Mother Smith’s Testimony
The Mormon Church in Utah recently announced the discovery of an important historical document—a letter apparently written by Lucy Mack Smith, the mother of Joseph Smith, Jr.
The letter, dated January 23, 1829, was written about a year before Joseph Smith published the Book of Mormon. To her sister-in-law, Lucy Mack Smith wrote: “It is my pleasure to inform you of a great work which the Lord has wrought in our family, for he has made his paths known to Joseph in dreams and it pleased God to show him where he could dig to obtain an ancient record engraven upon plates made of pure gold and this he is able to translate.”

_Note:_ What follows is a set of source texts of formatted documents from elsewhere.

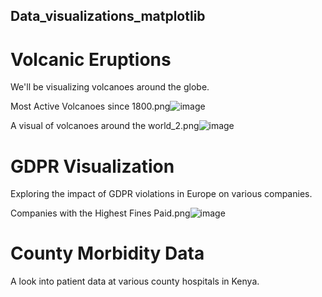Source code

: ## Data_visualizations_matplotlib

# Volcanic Eruptions

We'll be visualizing volcanoes around the globe.

Most Active Volcanoes since 1800.png![image](https://github.com/Ds2023/Data_visualizations_matplotlib/assets/122088127/39b2ecf3-024f-490e-8dec-f02f1ab2bd95)

A visual of volcanoes around the world_2.png![image](https://github.com/Ds2023/Data_visualizations_matplotlib/assets/122088127/a72155e0-81a4-447b-a82b-b283091abd4f)

# GDPR Visualization

Exploring the impact of GDPR violations in Europe on various companies.

Companies with the Highest Fines Paid.png![image](https://github.com/Ds2023/Data_visualizations_matplotlib/assets/122088127/e9e72797-78cf-446b-9f6a-1e0112428b28)

# County Morbidity Data

A look into patient data at various county hospitals in Kenya.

According to church historian Dean Jessee, the letter “shows that at the beginning, as the curtain goes up on the church in 1829, the Smiths are talking and saying the same things that they say in their histories later on.” And that “says something about the credibility of Joseph Smith’s history and his mother’s,” said Jessee.
While the letter may tend to discredit the theory of some critics that Smith wrote the book first as a novel and later claimed its inspiration, it actually does little to establish the book as of genuine divine origin. More importantly, mother Smith’s statement is not really convincing in view of the apostle Paul’s warning at Galatians 1:8: “But though we, or an angel from heaven, preach any other gospel unto you than that which we have preached unto you, let him be accursed.”—King James Version.